India failed to sell treasury bills at a weekly auction after the central bank tightened policy for the first time since 2011, driving up interbank funding costs by the most in more than a year.
The Reserve Bank of India, which held the sale, rejected bids worth 293 billion rupees ($4.9 billion) received for a combined 120 billion rupees of 91- and 182-day notes offered, it said in an e-mailed statement. The overnight interbank borrowing rate in Mumbai surged 170 basis points to 8 percent today after the RBI increased on July 15 two of its interest rates by 2 percentage points each, while keeping the benchmark repurchase rate unchanged, to arrest a slide in the rupee.
The failure of the bill sale follows an offering of bonds yesterday by state governments, where the borrowers met only 26 percent of an 86 billion rupee target. With this week’s rate increases, RBI Governor Duvvuri Subbarao joins policy makers from Brazil to China in reining in money-market liquidity to stem currency losses and ensure stability in the financial system. The rupee has lost 8.7 percent since March 31 in Asia’s worst performance.
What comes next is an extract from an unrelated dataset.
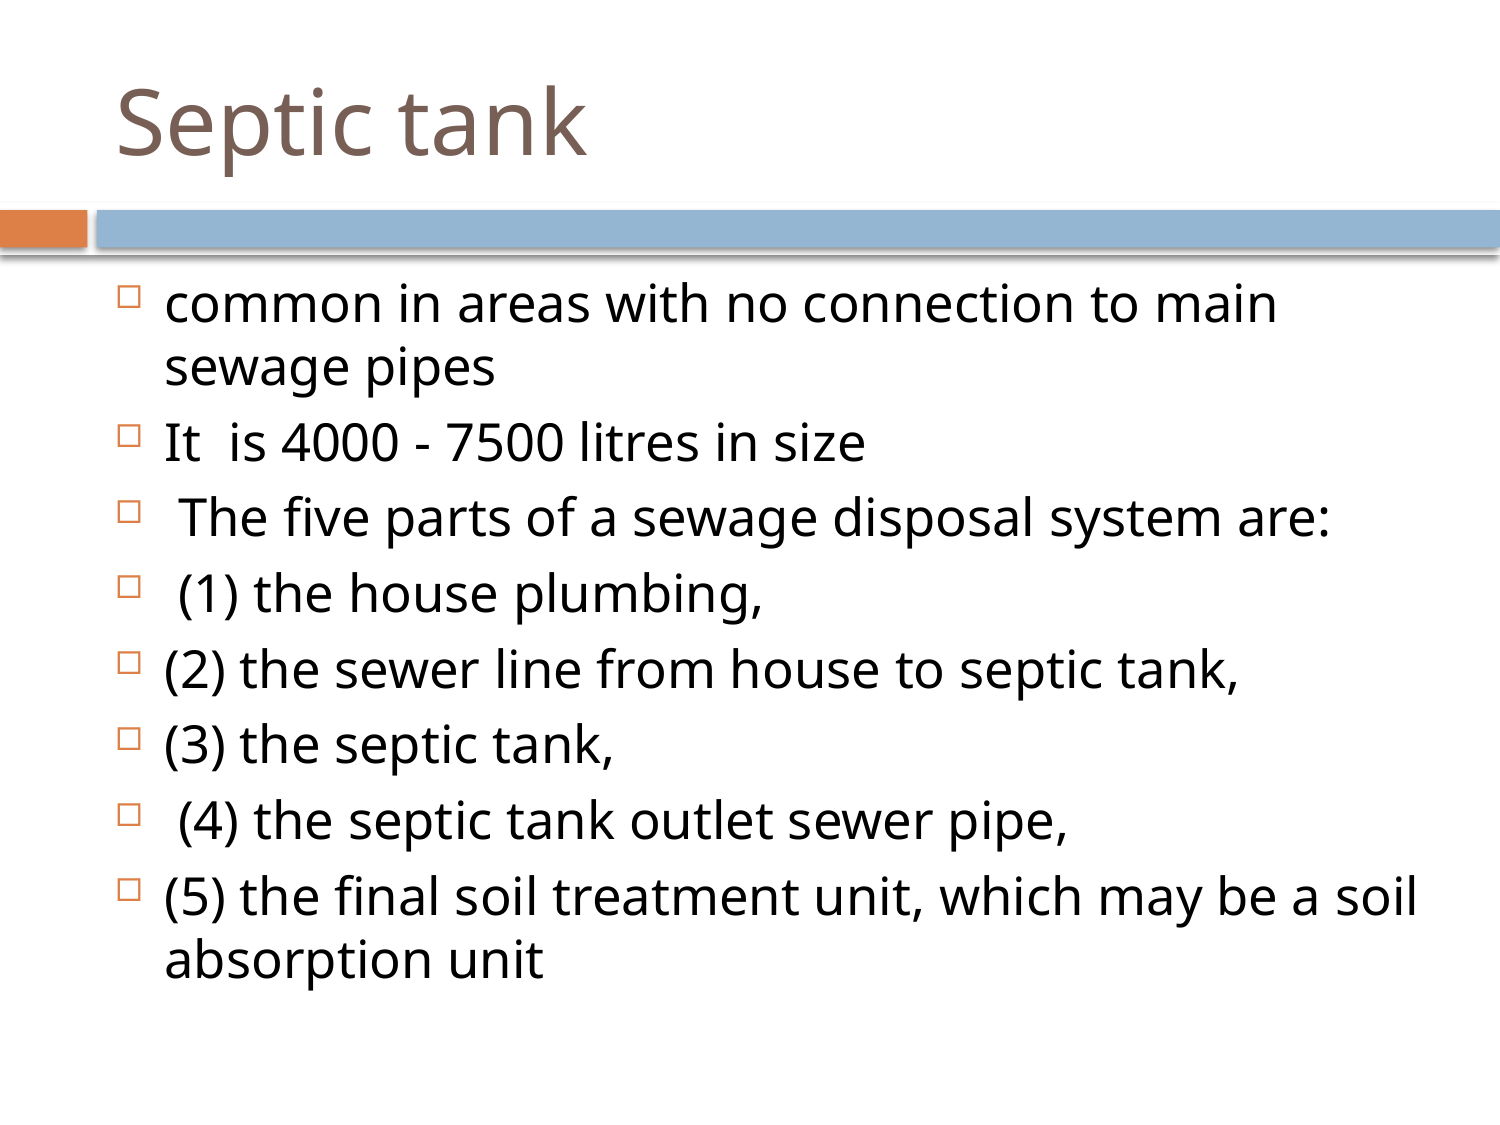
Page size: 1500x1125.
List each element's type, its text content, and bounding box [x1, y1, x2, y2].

list common in areas with no connection to main sewage pipes It is 4000 - 7500 litres in size The five parts of a sewage disposal system are: (1) the house plumbing, (2) the sewer line from house to septic tank, (3) the septic tank, (4) the septic tank outlet sewer pipe, (5) the final soil treatment unit, which may be a soil absorption unit [100, 262, 1438, 1000]
title Septic tank [100, 37, 1438, 200]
“Short-term rates are at an elevated level, so bids may have been at higher yields than what the government was comfortable with,” said N.S. Venkatesh, the Mumbai-based head of treasury at IDBI Bank Ltd. “The market moves have been a knee-jerk reaction to the RBI’s steps, and I think within a week or so things should settle down, when the market would have a clearer perspective of how liquidity will be.”
India last sold 91-day bills at 7.48 percent on July 10 and 182-day notes at 7.60 percent on July 3.
The yield on India’s 10-year benchmark bond has jumped 50 basis points in the past two days to 8.07 percent, more than erasing declines since the start of the year. The rate, now up two basis basis points in 2013, will drop to about 7.90 percent in 10 days, and investors should buy now to gain from that, Venkatesh predicted, adding that the U.S. may not start paring stimulus before October.
The RBI increased the marginal standing facility rate and the bank rate to 10.25 percent from 8.25 percent, according to the July 15 statement. It also plans to sell 120 billion rupees of government debt at an open-market auction tomorrow to drain cash. In addition, the bank said it will cap its daily fund injections via repurchase contracts, meant to help lenders meet shortages, to about 750 billion rupees, compared with an average of 880 billion rupees availed by banks this year.
“The measures shocked the rates market,” analysts at Standard Chartered Plc including Mumbai-based Samiran Chakraborty wrote in a research note yesterday. “The liquidity deficit will likely persist, implying elevated overnight rates and funding costs for government bond investors.”